Testo di partenza ▸

◇ ◇ ◇ ◇

Un albero per aula – 13/05/2005

Rwanda: un paese che, come tanti altri, é solo un buco nero; un titolo di giornale di qualche anno fa. Una sensazione e non un luogo del quale posso avere una cognizione precisa. Una sensazione alla quale sono in grado di associare solo confusi ricordi e un intenso spettacolo teatrale reggiano di qualche mese fa. Strane parole: Hutu, Tutsi… e un termine “genocidio” – un'eco tra la Lonely Planet e i racconti di chi c'è stato – che riporta al presente immagini che ho sempre considerato appartenere soltanto al passato, ai libri di storia, ai film, alle ricerche di mia madre.

◇ ◇ ◇ ◇

Dati dell'esercizio ▸
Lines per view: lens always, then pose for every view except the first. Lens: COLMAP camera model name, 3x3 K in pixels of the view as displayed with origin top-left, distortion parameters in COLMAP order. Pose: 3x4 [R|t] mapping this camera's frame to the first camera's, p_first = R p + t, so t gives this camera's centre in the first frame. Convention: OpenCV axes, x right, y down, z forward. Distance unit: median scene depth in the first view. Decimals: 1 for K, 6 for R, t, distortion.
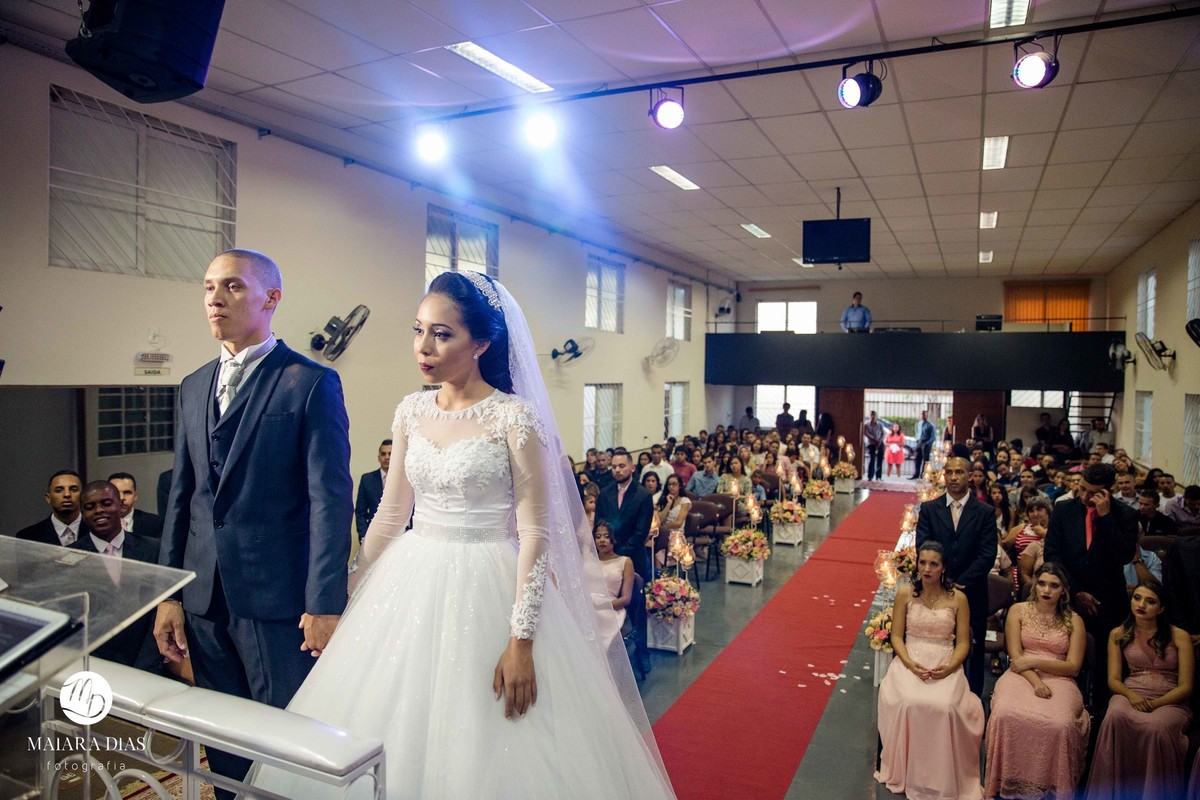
lens RADIAL K [[816.1, 0, 588.3], [0, 816.1, 381.2], [0, 0, 1]] dist [-0.059210, 0.024631]
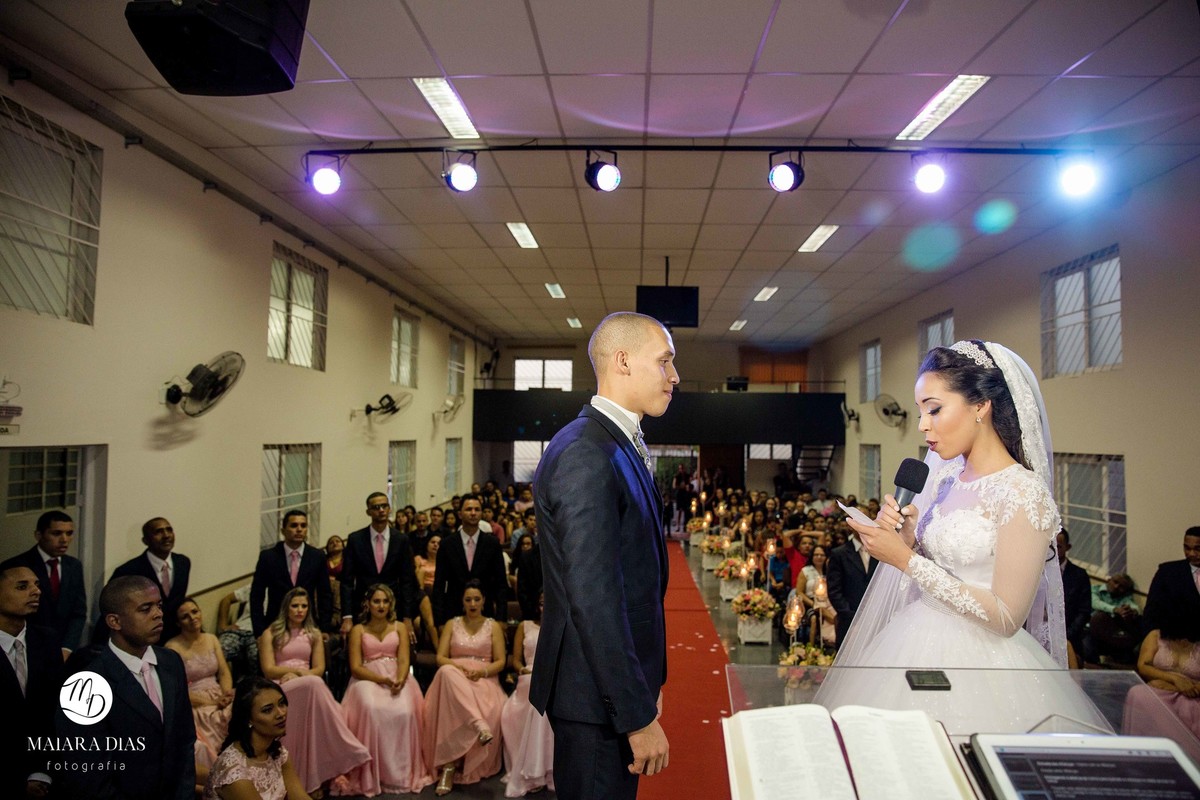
lens RADIAL K [[816.1, 0, 609.0], [0, 816.1, 387.6], [0, 0, 1]] dist [-0.059210, 0.024631]
pose [[0.922036, 0.018978, 0.386638, -0.147553], [0.003839, 0.998300, -0.058157, -0.003444], [-0.387084, 0.055107, 0.920396, 0.039093]]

◇ ◇ ◇ ◇

Consegne ▸
1. Rispondi a queste domande sul testo dedicato al Rwanda:
(a) Quale data compare nel titolo?
(b) Quali due termini vengono indicati come "strane parole"?
(c) A quale spettacolo chi scrive associa il Rwanda?
2. Riporta fedelmente il brano del testo sul Rwanda che va da "Rwanda: un paese" a "di mia madre.", estremi compresi.
3. Nel testo sul Rwanda, perché chi scrive definisce il paese una sensazione e non un luogo? Rispondi in una, due o tre frasi.

Risposte ▸
1.
(a) 13/05/2005.
(b) Hutu e Tutsi.
(c) A un intenso spettacolo teatrale reggiano di qualche mese fa.

2.
Rwanda: un paese che, come tanti altri, é solo un buco nero; un titolo di giornale di qualche anno fa. Una sensazione e non un luogo del quale posso avere una cognizione precisa. Una sensazione alla quale sono in grado di associare solo confusi ricordi e un intenso spettacolo teatrale reggiano di qualche mese fa. Strane parole: Hutu, Tutsi… e un termine “genocidio” – un'eco tra la Lonely Planet e i racconti di chi c'è stato – che riporta al presente immagini che ho sempre considerato appartenere soltanto al passato, ai libri di storia, ai film, alle ricerche di mia madre.

3. Chi scrive non può averne una cognizione precisa. Al Rwanda riesce ad associare solo ricordi confusi e un intenso spettacolo teatrale reggiano di qualche mese prima.